[Start of section]

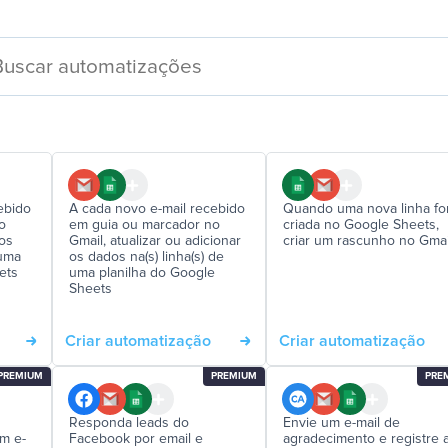
ebido
A cada novo e-mail recebido
Quando uma nova linha fo
o
em guia ou marcador no
criada no Google Sheets,
dos
Gmail, atualizar ou adicionar
criar um rascunho no Gmai
 uma
os dados na(s) linha(s) de
ets
uma planilha do Google
Sheets
Criar automatização
Criar automatização
PREMIUM
PREMIUM
PRE
Responda leads do
Envie um e-mail de
m e-
Facebook por email e
agradecimento e registre 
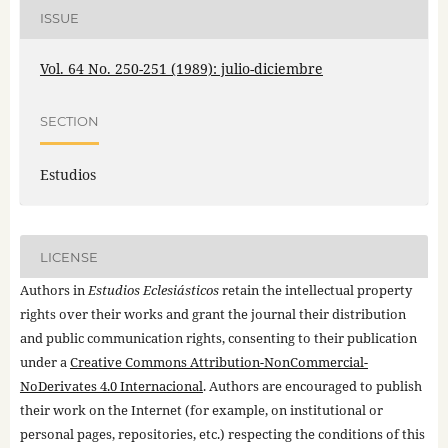
ISSUE
Vol. 64 No. 250-251 (1989): julio-diciembre
SECTION
Estudios
LICENSE
Authors in
Estudios Eclesiásticos
retain the intellectual property
rights over their works and grant the journal their distribution
and public communication rights, consenting to their publication
under a
Creative Commons Attribution-NonCommercial-
NoDerivates 4.0 Internacional
. Authors are encouraged to publish
their work on the Internet (for example, on institutional or
personal pages, repositories, etc.) respecting the conditions of this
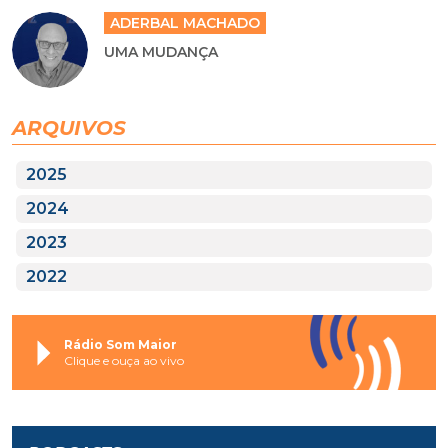
ADERBAL MACHADO
UMA MUDANÇA
ARQUIVOS
2025
2024
2023
2022
Rádio Som Maior
Clique e ouça ao vivo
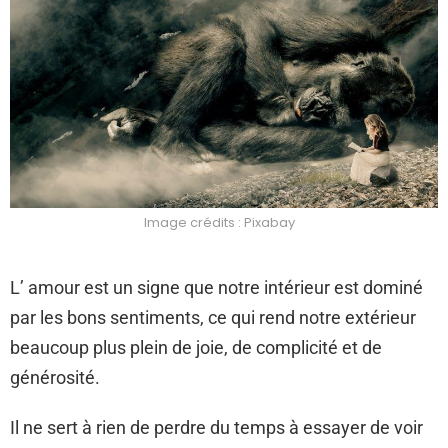
Image crédits : Pixabay
L’ amour est un signe que notre intérieur est dominé
par les bons sentiments, ce qui rend notre extérieur
beaucoup plus plein de joie, de complicité et de
générosité.
Il ne sert à rien de perdre du temps à essayer de voir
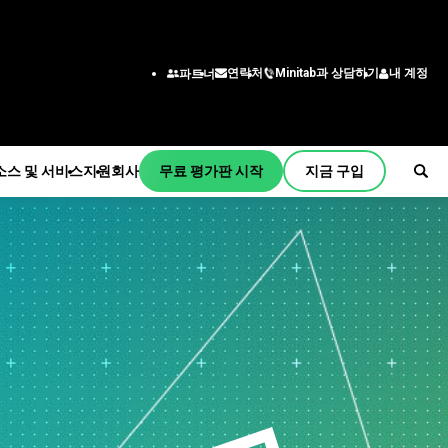
Minitab과 상담하기
내 계정
연락처
파트너
소스 및 서비스
지원
회사
무료 평가판 시작
지금 구입
원
사
독 및 활성화
회사 정보
산업 솔루션
서비스
부서/직무별
initab Quick Start
리더십 팀
교육
교육
엔지니어링
교육
파트너
건설
배포
비즈니스 분석가
설치지원
채용 정보
에너지 및 천연 자원
자기 주도 학습
정보 기술
원 동영상
연락하다
정부 및 공공 부문
평생 교육
공급망
서 지원
뉴스
건강
컨설팅
고객 서비스 및 고객 센터
프트웨어 업데이트
Minitab 상품
보험
인사
품 다운로드
제조 및 산업
마케팅 데이터 분석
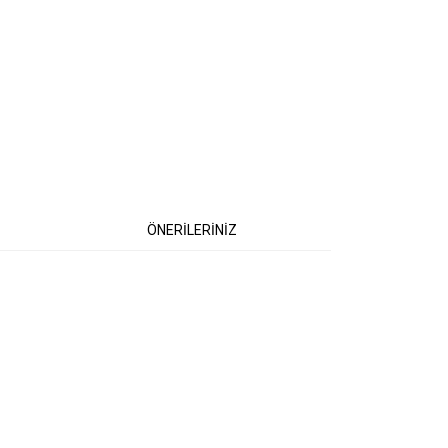
ÖNERİLERİNİZ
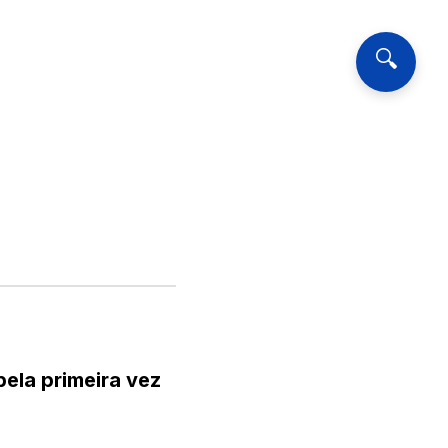
🔍
ela primeira vez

[End of section]

■ WHAT TO PRODUCE
Filter the entries down to the lines with the word "Google" in them, and copy those lines.

■ YOUR RESPONSE
criada no Google Sheets,
uma planilha do Google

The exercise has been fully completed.